Tesla Defamation Claims Should Stay in Court, Engineer Argues

May 8, 2019, 6:42 PM UTC

Tesla Inc. wants a defamation suit filed by a former top company engineer, and sparked by Huffington Post reports, moved to arbitration under her employment contract.

But engineer Cristina Balan told a federal court May 7 she should be able to continue to litigate before it because her claims don’t stem from her job at the electric car maker or her termination.

Balan worked on car batteries during her time at Tesla, from 2010 to 2014, according to the complaint she filed in the U.S. District Court for the Western District of Washington. Tesla put her engraved name on its vehicle battery modules as a sign of how important her work was for the company, she says.

She left the company, however, in disputed, and difficult, circumstances, according to the complaint.

The Huffington Post wrote about her in a positive light in 2017, and quoted her questioning aspects of Tesla’s leadership.

Tesla hit back days later, also in the Huffington Post. But Balan says the company went too far in its public criticisms, including falsely stating that she had engaged in criminal acts. Tesla allegedly said she took company money and resources to complete a personal project, and traveled on the company’s tab to New York.

Tesla has asked the court to compel arbitration of her subsequently filed defamation suit. Citing agreements Balan signed at the beginning of two periods of employment, Tesla says her defamation claim “arises entirely from her employment.”

Balan pursued claims against Tesla over her termination in arbitration, the company says, and the statements at issue here date from the time of the arbitration. “Plaintiff’s claim in this lawsuit flows exclusively, by Plaintiff’s own allegation, from her prior arbitration against Tesla, and thus from her employment relationship,” the company says.

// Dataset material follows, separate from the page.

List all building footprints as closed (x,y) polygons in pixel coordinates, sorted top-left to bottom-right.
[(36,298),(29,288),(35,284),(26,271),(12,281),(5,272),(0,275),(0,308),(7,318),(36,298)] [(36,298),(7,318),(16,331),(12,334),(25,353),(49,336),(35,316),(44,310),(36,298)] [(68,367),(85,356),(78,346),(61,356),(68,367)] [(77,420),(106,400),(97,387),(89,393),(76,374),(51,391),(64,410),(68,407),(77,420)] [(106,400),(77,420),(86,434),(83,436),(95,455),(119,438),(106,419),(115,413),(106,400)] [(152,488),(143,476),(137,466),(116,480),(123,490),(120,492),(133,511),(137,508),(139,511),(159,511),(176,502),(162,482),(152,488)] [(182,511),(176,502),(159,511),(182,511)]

Balan, however, argues the defamation suit isn’t within the scope of her arbitration agreement with Tesla. It arises from statements the company made more than three years after she stopped working there, she says in her May 6 opposition brief.

The defamation suit addresses “conduct that occurred long after the termination of Plaintiff’s employment,” she says.

Balan is proceeding pro se.

Payne & Fears LLP and Lane Powell represent Tesla.

The case is Balan v. Tesla Motors Inc., W.D. Wash., No. 2:19-cv-00067, brief filed 5/6/19.